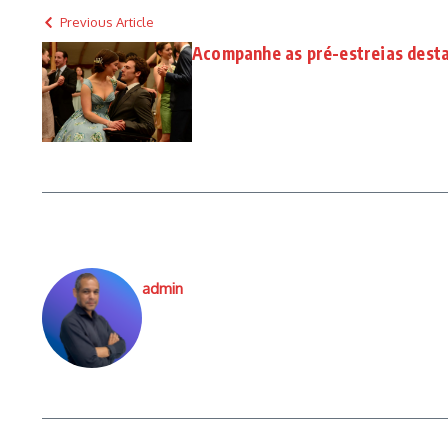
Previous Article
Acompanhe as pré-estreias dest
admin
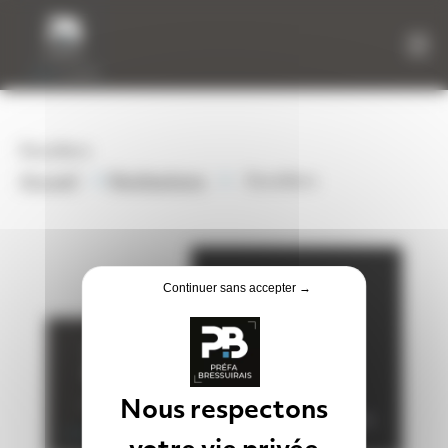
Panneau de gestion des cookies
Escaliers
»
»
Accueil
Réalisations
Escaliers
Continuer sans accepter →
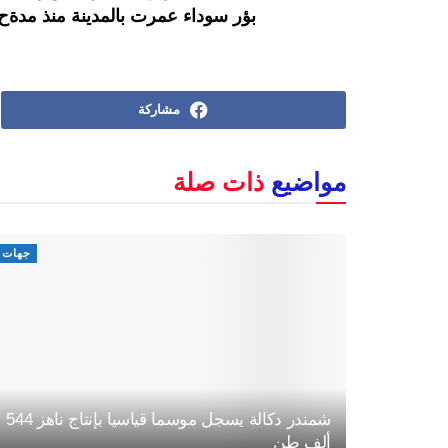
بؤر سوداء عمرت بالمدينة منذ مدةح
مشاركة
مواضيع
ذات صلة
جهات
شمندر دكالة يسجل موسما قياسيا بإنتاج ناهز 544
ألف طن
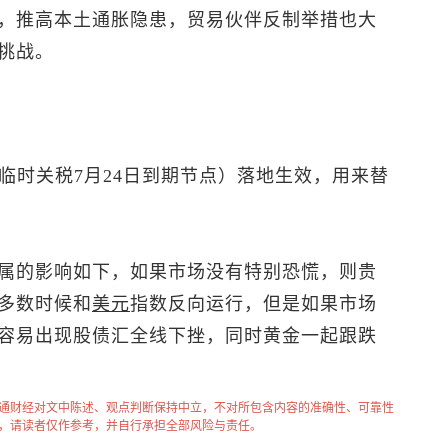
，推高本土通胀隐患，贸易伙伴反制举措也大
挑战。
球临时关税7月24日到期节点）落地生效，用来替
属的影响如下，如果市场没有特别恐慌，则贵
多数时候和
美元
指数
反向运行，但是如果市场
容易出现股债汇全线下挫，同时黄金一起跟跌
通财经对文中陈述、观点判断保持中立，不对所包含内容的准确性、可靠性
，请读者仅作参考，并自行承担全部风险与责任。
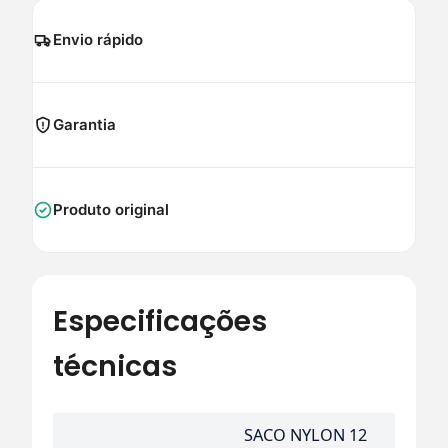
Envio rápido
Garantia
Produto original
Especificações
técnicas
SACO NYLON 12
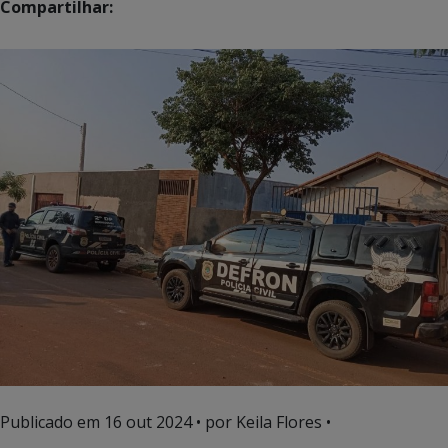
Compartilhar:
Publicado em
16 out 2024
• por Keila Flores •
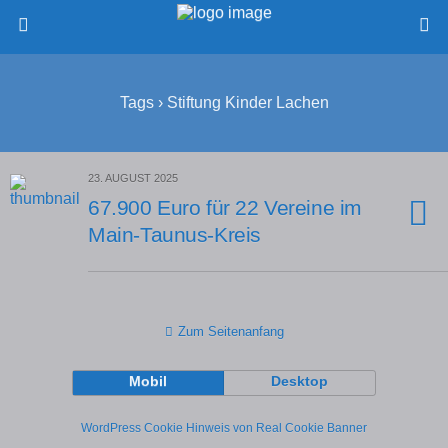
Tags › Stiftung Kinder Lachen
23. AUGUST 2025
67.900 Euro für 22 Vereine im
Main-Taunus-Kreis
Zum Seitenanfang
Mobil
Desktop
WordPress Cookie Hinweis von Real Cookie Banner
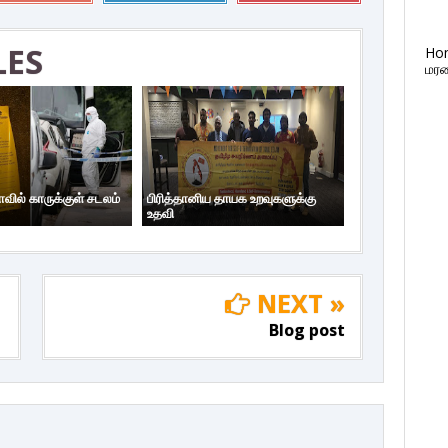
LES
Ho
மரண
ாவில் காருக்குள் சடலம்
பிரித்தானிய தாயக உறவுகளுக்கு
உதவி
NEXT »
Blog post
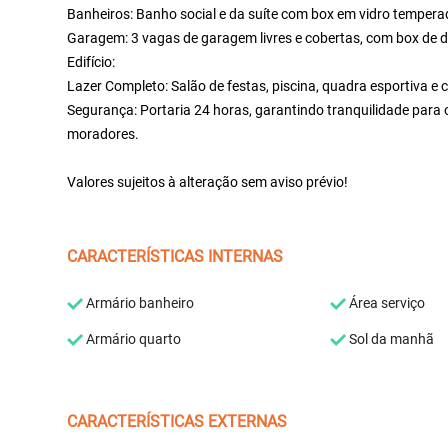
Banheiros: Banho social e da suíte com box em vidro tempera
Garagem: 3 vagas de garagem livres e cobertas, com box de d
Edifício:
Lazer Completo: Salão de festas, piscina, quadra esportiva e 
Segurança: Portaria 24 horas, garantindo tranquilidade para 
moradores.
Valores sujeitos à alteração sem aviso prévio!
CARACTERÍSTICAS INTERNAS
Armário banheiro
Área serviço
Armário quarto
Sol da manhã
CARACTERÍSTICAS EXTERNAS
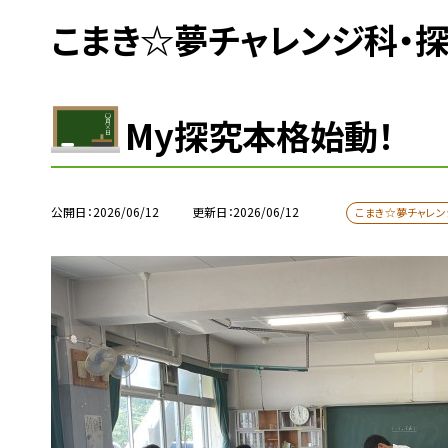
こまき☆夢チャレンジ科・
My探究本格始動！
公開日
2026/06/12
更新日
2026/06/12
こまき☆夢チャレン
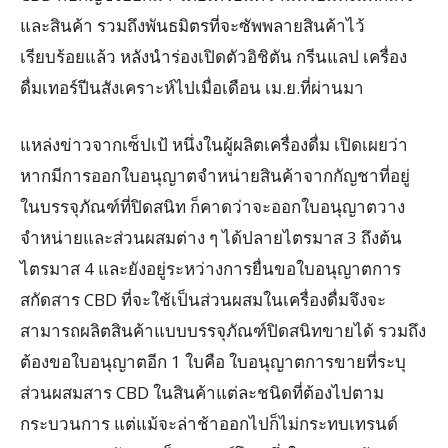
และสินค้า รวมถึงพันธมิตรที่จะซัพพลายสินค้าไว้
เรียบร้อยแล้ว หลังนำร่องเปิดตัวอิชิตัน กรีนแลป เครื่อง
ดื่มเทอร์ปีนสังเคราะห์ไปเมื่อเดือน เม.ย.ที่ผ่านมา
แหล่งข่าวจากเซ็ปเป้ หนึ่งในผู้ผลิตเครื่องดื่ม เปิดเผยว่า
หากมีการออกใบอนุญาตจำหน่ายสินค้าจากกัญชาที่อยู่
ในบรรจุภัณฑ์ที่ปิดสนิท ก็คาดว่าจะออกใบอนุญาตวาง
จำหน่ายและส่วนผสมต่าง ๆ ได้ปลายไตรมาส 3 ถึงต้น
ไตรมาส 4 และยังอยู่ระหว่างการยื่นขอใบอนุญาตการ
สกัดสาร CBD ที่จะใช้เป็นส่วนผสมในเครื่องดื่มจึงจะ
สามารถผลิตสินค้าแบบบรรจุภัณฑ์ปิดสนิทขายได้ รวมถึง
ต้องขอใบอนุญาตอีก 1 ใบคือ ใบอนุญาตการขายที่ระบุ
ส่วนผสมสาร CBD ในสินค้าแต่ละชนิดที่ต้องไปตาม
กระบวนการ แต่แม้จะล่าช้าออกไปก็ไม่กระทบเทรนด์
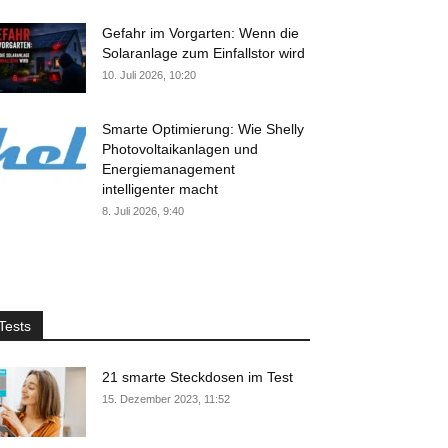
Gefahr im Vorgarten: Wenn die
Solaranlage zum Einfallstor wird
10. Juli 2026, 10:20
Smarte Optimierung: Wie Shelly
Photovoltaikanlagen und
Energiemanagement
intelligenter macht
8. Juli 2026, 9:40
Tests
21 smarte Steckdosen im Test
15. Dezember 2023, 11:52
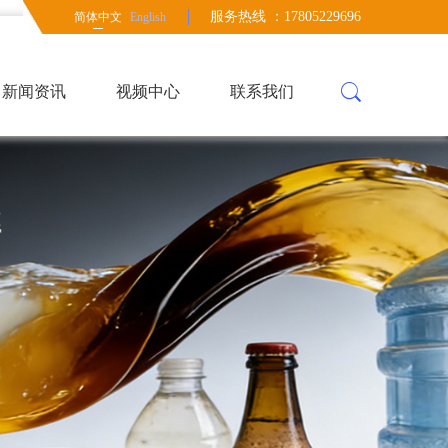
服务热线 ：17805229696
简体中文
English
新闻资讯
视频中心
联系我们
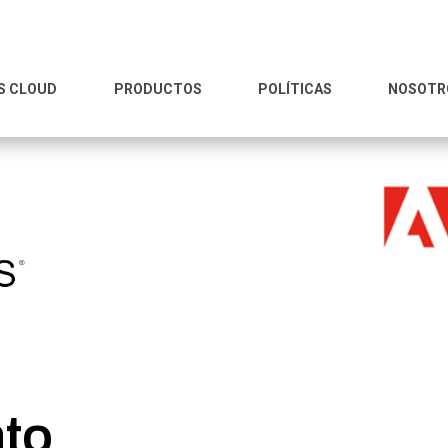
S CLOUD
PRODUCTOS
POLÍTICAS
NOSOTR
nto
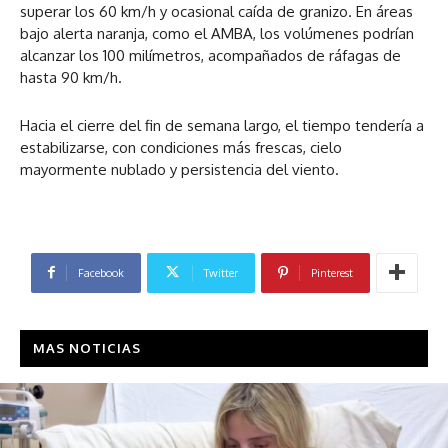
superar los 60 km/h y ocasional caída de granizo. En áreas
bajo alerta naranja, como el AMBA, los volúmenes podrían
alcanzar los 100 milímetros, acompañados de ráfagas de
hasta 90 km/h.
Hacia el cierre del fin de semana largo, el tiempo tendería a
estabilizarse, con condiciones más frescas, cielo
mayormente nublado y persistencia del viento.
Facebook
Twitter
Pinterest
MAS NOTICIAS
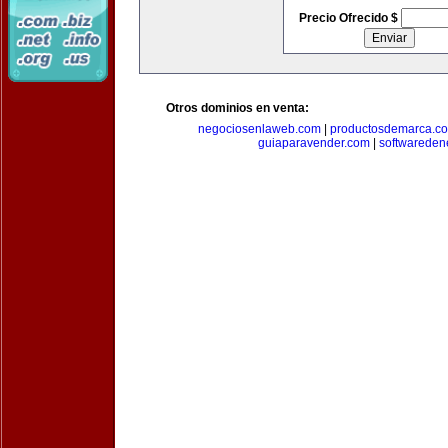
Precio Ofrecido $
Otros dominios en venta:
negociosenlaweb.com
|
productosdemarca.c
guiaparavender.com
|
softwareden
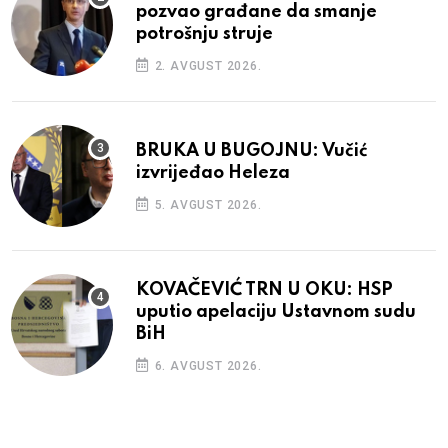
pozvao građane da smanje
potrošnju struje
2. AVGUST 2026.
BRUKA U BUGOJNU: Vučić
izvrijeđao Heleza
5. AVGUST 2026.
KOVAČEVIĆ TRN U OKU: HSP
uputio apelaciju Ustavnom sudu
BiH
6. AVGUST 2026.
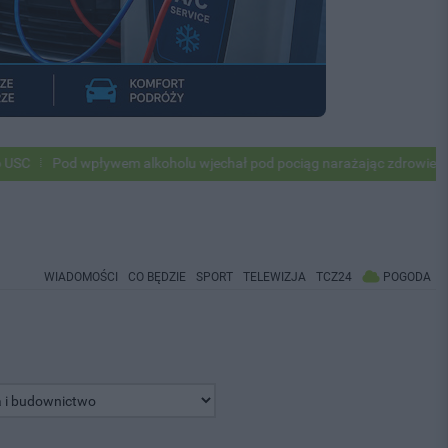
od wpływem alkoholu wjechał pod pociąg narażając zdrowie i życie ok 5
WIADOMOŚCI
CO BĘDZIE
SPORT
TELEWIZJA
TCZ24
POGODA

* * *

Print out the whole listing word for word. Leave the pictures out.

Previous Article
Acompanhe as pré-estreias dest
admin
Panneau de gestion des cookies
Escaliers
»
»
Accueil
Réalisations
Escaliers
Continuer sans accepter →
بؤر سوداء عمرت بالمدينة منذ مدةح
مشاركة
مواضيع
ذات صلة
جهات
شمندر دكالة يسجل موسما قياسيا بإنتاج ناهز 544
ألف طن
，推高本土通胀隐患，贸易伙伴反制举措也大
挑战。
球临时关税7月24日到期节点）落地生效，用来替
属的影响如下，如果市场没有特别恐慌，则贵
多数时候和
美元
指数
反向运行，但是如果市场
容易出现股债汇全线下挫，同时黄金一起跟跌
通财经对文中陈述、观点判断保持中立，不对所包含内容的准确性、可靠性
，请读者仅作参考，并自行承担全部风险与责任。
Envio rápido
Garantia
Produto original
Especificações
técnicas
SACO NYLON 12
Compartilhar:
Publicado em
16 out 2024
• por Keila Flores •
Tags › Stiftung Kinder Lachen
23. AUGUST 2025
67.900 Euro für 22 Vereine im
Main-Taunus-Kreis
Zum Seitenanfang
Mobil
Desktop
WordPress Cookie Hinweis von Real Cookie Banner
LES
Ho
மரண
ாவில் காருக்குள் சடலம்
பிரித்தானிய தாயக உறவுகளுக்கு
உதவி
NEXT »
Blog post
Banheiros: Banho social e da suíte com box em vidro tempera
Garagem: 3 vagas de garagem livres e cobertas, com box de d
Edifício:
Lazer Completo: Salão de festas, piscina, quadra esportiva e 
Segurança: Portaria 24 horas, garantindo tranquilidade para 
moradores.
Valores sujeitos à alteração sem aviso prévio!
CARACTERÍSTICAS INTERNAS
Armário banheiro
Área serviço
Armário quarto
Sol da manhã
CARACTERÍSTICAS EXTERNAS
こまき☆夢チャレンジ科・
My探究本格始動！
公開日
2026/06/12
更新日
2026/06/12
こまき☆夢チャレン
และสินค้า รวมถึงพันธมิตรที่จะซัพพลายสินค้าไว้
เรียบร้อยแล้ว หลังนำร่องเปิดตัวอิชิตัน กรีนแลป เครื่อง
ดื่มเทอร์ปีนสังเคราะห์ไปเมื่อเดือน เม.ย.ที่ผ่านมา
แหล่งข่าวจากเซ็ปเป้ หนึ่งในผู้ผลิตเครื่องดื่ม เปิดเผยว่า
หากมีการออกใบอนุญาตจำหน่ายสินค้าจากกัญชาที่อยู่
ในบรรจุภัณฑ์ที่ปิดสนิท ก็คาดว่าจะออกใบอนุญาตวาง
จำหน่ายและส่วนผสมต่าง ๆ ได้ปลายไตรมาส 3 ถึงต้น
ไตรมาส 4 และยังอยู่ระหว่างการยื่นขอใบอนุญาตการ
สกัดสาร CBD ที่จะใช้เป็นส่วนผสมในเครื่องดื่มจึงจะ
สามารถผลิตสินค้าแบบบรรจุภัณฑ์ปิดสนิทขายได้ รวมถึง
ต้องขอใบอนุญาตอีก 1 ใบคือ ใบอนุญาตการขายที่ระบุ
ส่วนผสมสาร CBD ในสินค้าแต่ละชนิดที่ต้องไปตาม
กระบวนการ แต่แม้จะล่าช้าออกไปก็ไม่กระทบเทรนด์
Gefahr im Vorgarten: Wenn die
Solaranlage zum Einfallstor wird
10. Juli 2026, 10:20
Smarte Optimierung: Wie Shelly
Photovoltaikanlagen und
Energiemanagement
intelligenter macht
8. Juli 2026, 9:40
Tests
21 smarte Steckdosen im Test
15. Dezember 2023, 11:52
服务热线 ：17805229696
简体中文
English
新闻资讯
视频中心
联系我们
S CLOUD
PRODUCTOS
POLÍTICAS
NOSOTR
nto
superar los 60 km/h y ocasional caída de granizo. En áreas
bajo alerta naranja, como el AMBA, los volúmenes podrían
alcanzar los 100 milímetros, acompañados de ráfagas de
hasta 90 km/h.
Hacia el cierre del fin de semana largo, el tiempo tendería a
estabilizarse, con condiciones más frescas, cielo
mayormente nublado y persistencia del viento.
Facebook
Twitter
Pinterest
MAS NOTICIAS
Precio Ofrecido $
Otros dominios en venta:
negociosenlaweb.com
|
productosdemarca.c
guiaparavender.com
|
softwareden
pozvao građane da smanje
potrošnju struje
2. AVGUST 2026.
BRUKA U BUGOJNU: Vučić
izvrijeđao Heleza
5. AVGUST 2026.
KOVAČEVIĆ TRN U OKU: HSP
uputio apelaciju Ustavnom sudu
BiH
6. AVGUST 2026.
od wpływem alkoholu wjechał pod pociąg narażając zdrowie i życie ok 5
WIADOMOŚCI
CO BĘDZIE
SPORT
TELEWIZJA
TCZ24
POGODA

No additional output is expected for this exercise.